● **SELECTED EXTRACT**
——————————
Dickey’s Plague Spreading in Raleigh?

According to a clumsily written Valentine’s Day press release, Dickey’s Barbecue Pit is “coming soon to Raleigh.”  Of course, Dickey’s has had a downtown Raleigh location for some time now, so it’s unclear what this means.  The news release contains amazingly little information so it’s not at all clear if and where a new franchise is opening, but I am assuming Dickey’s will soon open in North Raleigh or lord knows where else.  Stay tuned… and brace yourself.

KC Masterpiece Ain’t Kosher

Yet another reason to avoid KC Masterpiece and other store-bought mega brands: a kashrut alert from the Orthodox Union.

KASHRUTH ALERT

August 5, 2011 KC Masterpiece – Buffalo Marinade
Brand: KC Masterpiece
Product: Buffalo Marinade
Company: HV Food Products – Oakland, CA
Issue: Not certified
This product bears an unauthorized OU symbol.  It is not certified by the Orthodox Union and contains dairy.  Corrective measures are being implemented.

I am intrigued by the “corrective measures… being implemented.” I am picturing Orthodox ninjas crashing through the ceiling at KC Masterpiece’s headquarters in Kansas City… er… Oakland, California… to put a bloody end to the tainted marinade.  Whatever the punishment, it is yet another reason to avoid products made in California that have Kansas City in the name.  So, BBQ Jews, keep your sauce local and you can be assured your pork will be kosher and your conscience clear.

Porky’s Pulpit: Dickey’s to the Rescue? No thanks.

As loyal readers may have noticed, I am not the world’s biggest fan of Dickey’s Barbecue Pit, though I am a member of The Yellow Cup Club for research purposes.  So when I saw this press release from the Media Machine that is Dickey’s, I threw up a little bit in my mouth (ironically, it tasted a bit like Dickey’s pulled pork… I jest).  According to the release, “In the past 8 months, Dickey’s Barbecue Pit launched 34 new stores in cities across the country, fueling employment growth in each community… bring[ing] employment opportunities to struggling communities. With each new franchise that opens we bring dozens of jobs and, while unemployment numbers remain at historic levels, we are looking to expand these efforts.  As our franchise expands from coast to coast, we are constantly looking to employ people locally,’ President of Dickey’s Barbecue Restaurants, Inc. Roland Dickey, Jr. said.”
——————————
● **COLLECTED DATA**
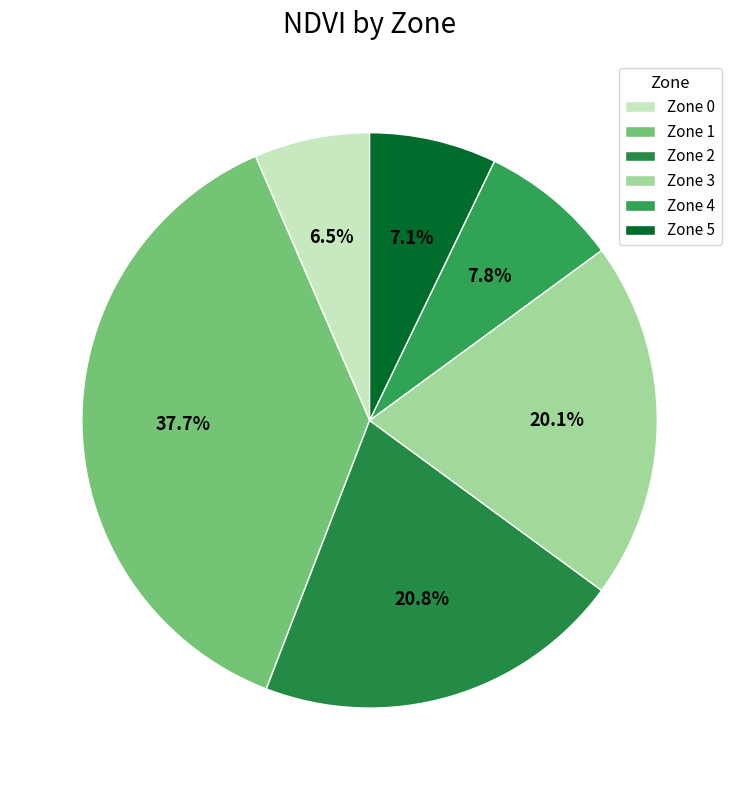

Is it true that Zone 0 is 1% of the pie?

False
——————————
● **REQUIRED ACTION A**
In the barbecue blog, how many new stores does the Dickey's press release say were launched in the past 8 months?
● **REQUIRED ACTION B**
Carry on the barbecue blog, picking up right after its last sentence.
The listing is irrelevant here.

● **RESPONSE A**
34 new stores.

● **RESPONSE B**
I am pleased that Dickey’s is “constantly looking to employ people locally,” since it would be a poor business model to open a restaurant that employs people who don’t work there.   Still, I can’t help but feel like rooting for Dickey’s to grow is like rooting for Wal-Mart, Starbucks or any other number of mega-chains that have taken over for the mom and pop five-and-dimes and the local coffee shops of the country. Worse yet, whereas even the old time five-and-dimes sell the same crap made in China, and coffee is a fairly universal language, barbecue is/should be hyper local.  Part of what makes barbecue so appealing to me is its particular heritage, its local flavor (figuratively and literally), and the multi-generational pride in regional, and even town to town, differences between meats, sauces, rubs, and the like.

In short, a barbecue chain is antithetical to everything barbecue is about.  Chain barbecue, whether “good” or “bad” in taste, is by definition universal and designed for mass appeal, meaning it is anti-local.  That may work for hamburgers, or coffee, or cheap t-shirts, but not for barbecue.  I don’t want to be able to eat the same brisket in Cheyenne, Wyoming as I eat in Lockhart, Texas. If I did, I’d eat every meal at Applebees (baby back ribs, anyone?!).

Aside from my philosophical objections to franchising barbecue, I have serious reservations about Dickey’s overall impact on employment.  Does each new Dickey’s franchise simply add local jobs, or is the truth a little more complicated?  Are there one-of-a-kind local restaurants, whether serving barbecue or otherwise, that lose customers to Dickey’s?  Will your favorite local BBQ joint survive Dickey’s aggressive expansion plans?  Will the pitmaster who spent his adult life tending the coals at your favorite joint be eager to reheat meat in Dickey’s kitchen?

I know, I know, this is life in a capitalist economy and one can make a similar argument about virtually any chain.  And life without chains would have drawbacks too (I own some of those cheap t-shirts and have a Big Mac from time to time).  I don’t begrudge Dickey’s for doing what they do well, but I sure hope I’m not the only one who steers clear of The Big Yellow Cup That Could in favor of local joints that show pride in their uniqueness.  The barbecue served by chains is something less than, while the barbecue served at your local joint is, well, barbecue.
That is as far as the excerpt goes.